Crack A Big 🙂
As writers, we’ve loathed what instant messaging has done to people. While we meticulously craft our sentences and use whole words, there’s usually an idiot at the other end tryn 2 tlk lk ths. Of course, that doesn’t mean we don’t love the medium.
There are many who believe that IM throws sand in the face of the statement that you lose about 85 per cent of communication when you’re not face-to-face. That idea would make sense when we’re talking about letters, but this is instant messaging we’re talking about. IM isn’t writing, it’s speaking. In text. And now, it’s been proved that IM is just as successful at communicating emotion as regular interaction.
Jeffery Hancock at Cornell University asked 44 volunteers to chat with a partner for about 20 minutes, find out more about each other and discuss their woes. Before the chat, one partner from each pair was shown either a particularly depressing scene from Sophie’s Choice, or a boring video of a small talk.

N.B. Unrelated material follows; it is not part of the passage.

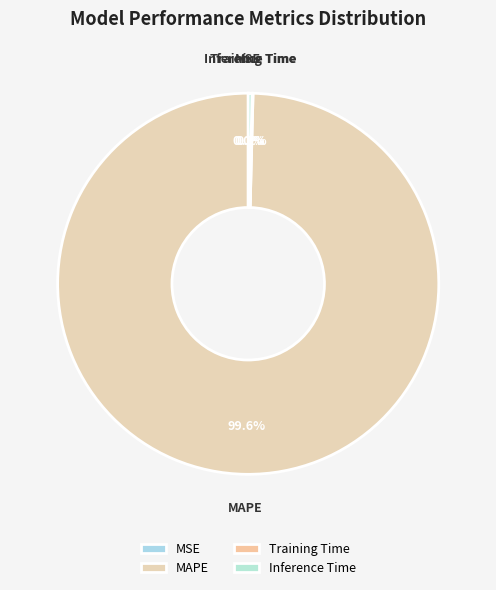

Is there a majority slice in this chart?

Yes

After the chat, the participants were asked to comment on their partners’ mood, and surprisingly enough, all of them were dead accurate. Even more surprising, people who were paired with partners who had watched Sophie’s Choice actually felt sadder than they did before the chat.
Of course, there will be many who disagree — face-to-face is the only way, they’ll say. And that’s understandable. For many of us, IM has become second nature, but we can’t really see ourselves saying “OMG!” to our parents, who would likely not be as comfortable with IM as we are. We’re willing to wager that most of, if not all, the participants were young, and have grown up IM-ing. As we’ve used the medium, so have we adapted to it, and made it almost as good as personal interaction.